Cómo enseñar a los niños el ciclo del agua

Trucos para que los niños aprendan por qué es así el ciclo del agua

Marta MarcielRedactora de GuiaInfantil.com

'Mamá, ¿por qué cae agua de las nubes?', esta es una frase que probablemente nuestros hijos nos hayan formulado más de una vez. Y posiblemente, después de una breve explicación acerca de la lluvia, y del ciclo del agua en general, los pequeños de la casa hayan querido saber más y más.

Aunque este tipo de conocimientos los niños los adquieren en el colegio, siempre están dispuestos a que su familia les cuente todo aquello que tiene que ver con el ciclo hidrológico y esa manera mágica que tiene el agua del mar de evaporarse, condensarse y convertirse en una nube que después rociará con lluvia a la tierra.

Cómo ayudar a nuestros hijos a aprender el ciclo del agua

Cómo enseñar a los niños el ciclo del agua

Para explicarles a nuestros hijos este concepto tan útil, lo primero que hemos de hacer es presentarles el propio agua en todas sus formas, con el fin de que luego entiendan el proceso.

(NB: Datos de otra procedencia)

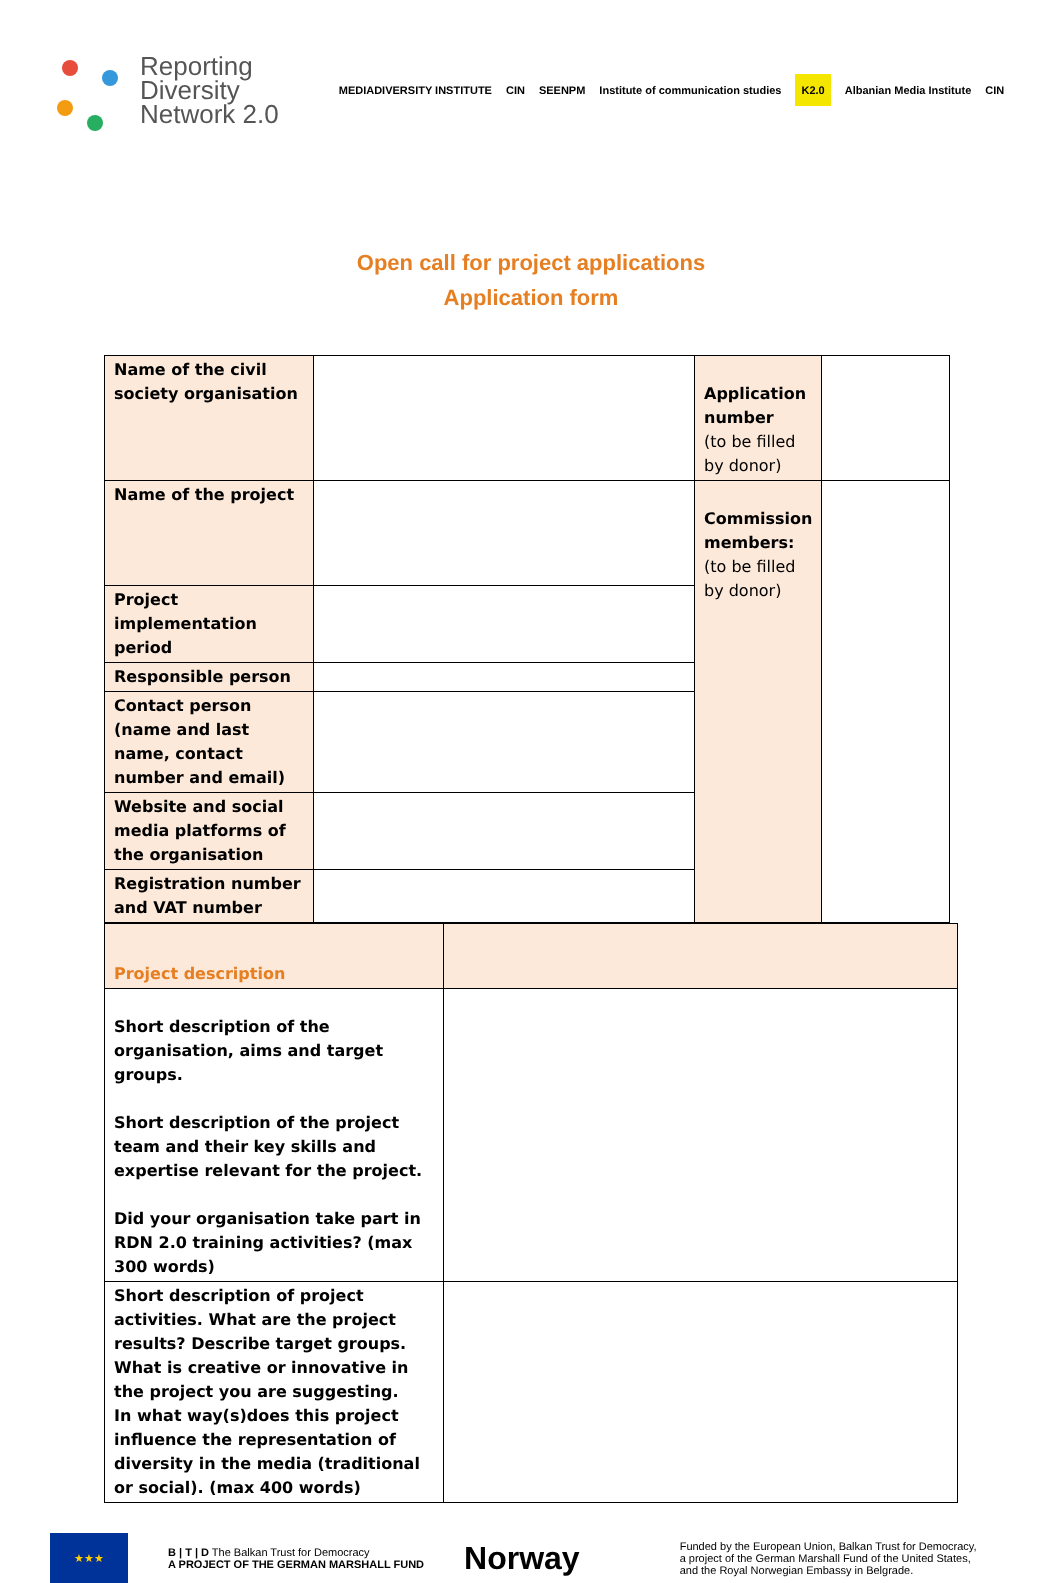Reporting
Diversity
Network 2.0
MEDIADIVERSITY INSTITUTE CIN SEENPM Institute of communication studies K2.0 Albanian Media Institute CIN
Open call for project applications
Application form
| Name of the civil society organisation | | Application number (to be filled by donor) | |
| Name of the project | | Commission members: (to be filled by donor) | |
| Project implementation period | | | |
| Responsible person | | | |
| Contact person (name and last name, contact number and email) | | | |
| Website and social media platforms of the organisation | | | |
| Registration number and VAT number | | | |
| Project description | |
| Short description of the organisation, aims and target groups. Short description of the project team and their key skills and expertise relevant for the project. Did your organisation take part in RDN 2.0 training activities? (max 300 words) | |
| Short description of project activities. What are the project results? Describe target groups. What is creative or innovative in the project you are suggesting. In what way(s)does this project influence the representation of diversity in the media (traditional or social). (max 400 words) | |
★★★
B | T | D The Balkan Trust for Democracy
A PROJECT OF THE GERMAN MARSHALL FUND
Norway
Funded by the European Union, Balkan Trust for Democracy,
a project of the German Marshall Fund of the United States,
and the Royal Norwegian Embassy in Belgrade.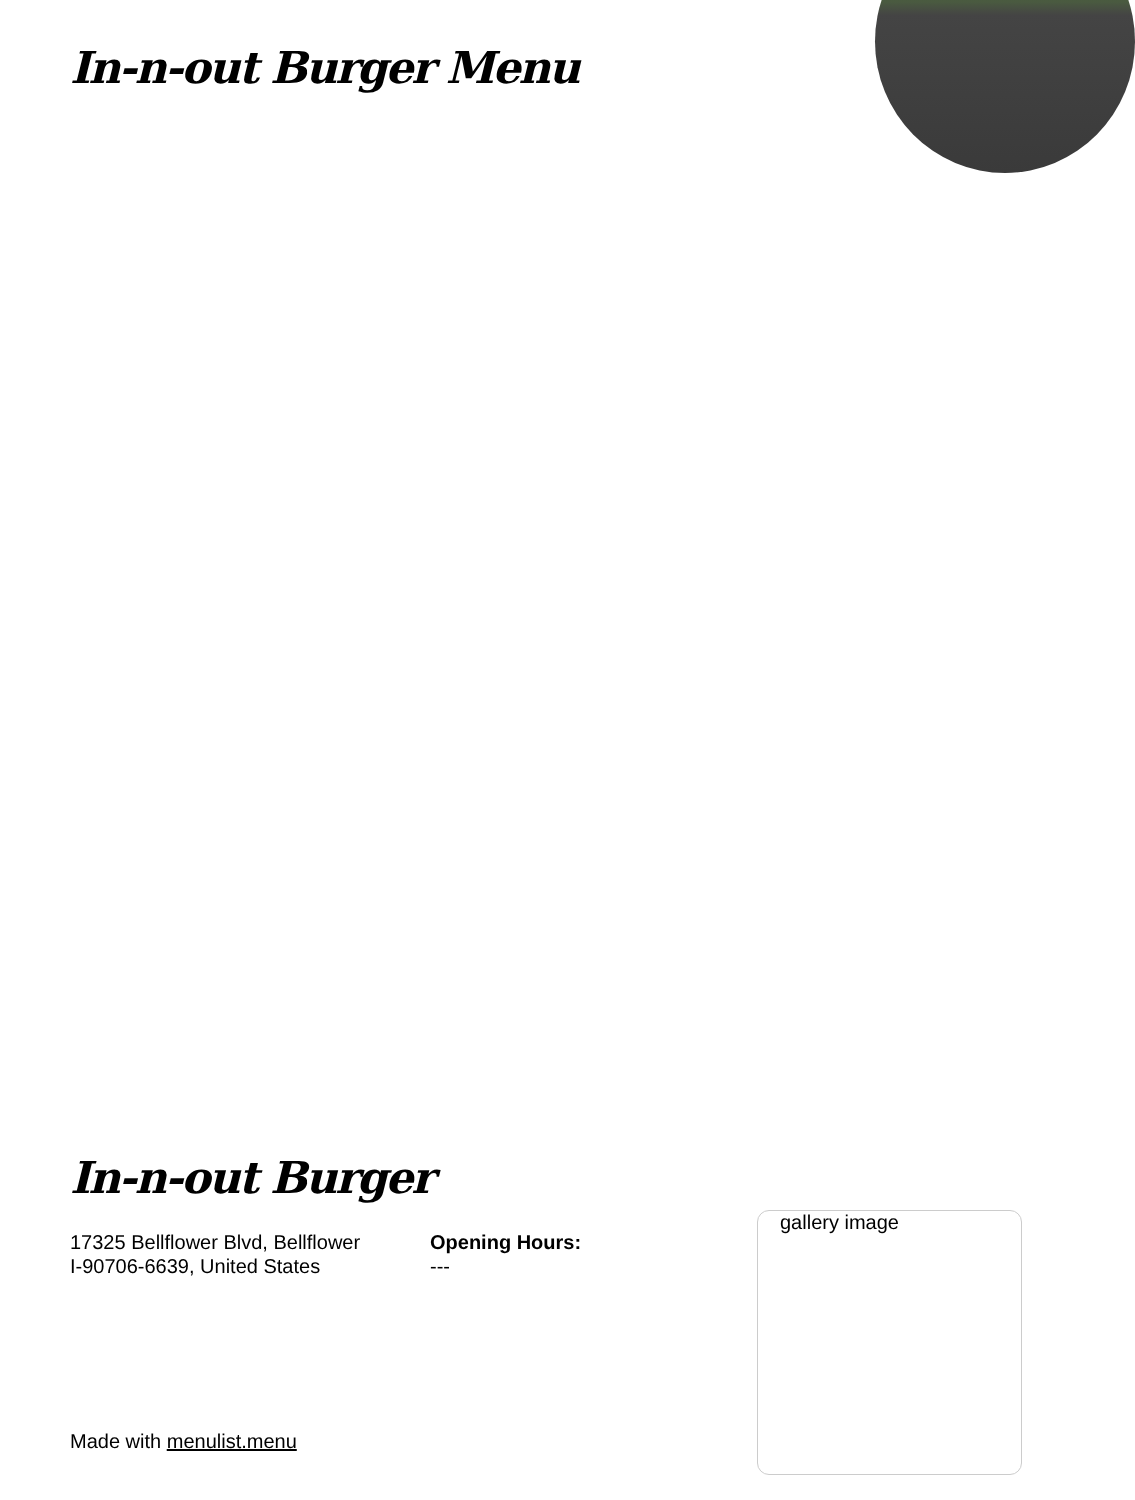In-n-out Burger Menu
In-n-out Burger
17325 Bellflower Blvd, Bellflower
I-90706-6639, United States
Opening Hours:
---
gallery image
Made with menulist.menu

Relacionar los conceptos del ciclo del agua con la vida real les ayudará a conseguir entenderlo si además se divierten.

Explicarles cada forma que es capaz de otorgar el agua -a través de ello de forma real, o con ilustraciones-, hará que les llame mucho la atención la transformación que puede llevar el agua: 

-El estado líquido del agua: Es el más sencillo, puesto que ellos mismos pueden palpar ese agua con el que se bañan, que beben, y con el que se mojan cuando éste cae de las nubes.

-El estado sólido del agua: A todos los niños les llama la atención un hielo, que fácilmente pueden reconocer, y qué decir de la nieve. De este modo también entenderán su estado. Además, que vean con sus propios ojos cómo se derrite hará que entienda el anterior, o el siguiente. 

-El estado gaseoso del agua: Para que los niños puedan comprender por qué el agua de los mares se evapora y después se convierte en precipitación, podemos hacer la prueba con ellos con un recipiente o un paño mojado en una ventana, de esta manera lo comprenderán fácilmente.

El ciclo del agua explicado para niños a través de dibujos

Una vez que hayan entendido esto, podemos pasar al propio orden del ciclo del agua, que lo haremos a través de dibujos para que nuestros . Para empezar, hemos de ir paso a paso, otorgándoles incluso ojos, boca y 'vida' a cada uno de los elementos: el sol, los ríos, mares y nubes, entre otros.

También es necesario que establezcamos direcciones a través de flechas para que no pierdan la dinámica y el recorrido del proceso hidrológico. 

- Dibujo 1: El sol evapora el agua del mar. Para que les sea mucho más divertido y dinámico, podemos dibujar a un 'señor sol' que aspira con su gran boca el agua que podemos ver plácidamente en el mar. Con flechas que marquen cómo el agua de los mares u océanos sube hacia arriba, los niños entenderán por qué el agua se convierte en partículas gaseosas.

- Dibujo 2: La condensación de las nubes. Estas partículas anteriores, que podemos dibujar con colores divertidos que llegan del mar al cielo, son las que se convertirán posteriormente en nubes. Además, no podemos dejar a un lado a otro personaje fundamental: el viento, que será el que arrastre las nubes a distintas partes de la tierra. 

- Dibujo 3: La precipitación de las nubes. Las lluvias o precipitaciones son aquellas que caen desde las nubes que se han formado con las partículas gaseosas desde el mar, y que volverán a la tierra. Podemos dibujar divertidas gotas, felices por caer de nuevo al lugar del que proceden. Aquí podemos recordar a los pequeños que el agua puede ser líquida, o convertirse en hielo o nieve dependiendo de la zona.

- Dibujo 4: En este, podemos continuar con las gotas de lluvia que cayeron muy contentas de las nubes, y que han vuelto a la tierra, filtrándose en ella para regresar a su casa, al mar. Así seguiremos teniendo dónde bañarnos en verano. 

- Dibujo 5: Los ríos. Para que los niños no se pierdan en que solamente se pueden crear mares, también tenemos que entender la parte de los ríos, ya que estas gotas de lluvia que caen de las nubes también dan lugar a los ríos y manantiales. A este proceso se le llama infiltración, y es el que consigue que aunque se formen estos acuíferos, regresen al mar igualmente y se complete el ciclo.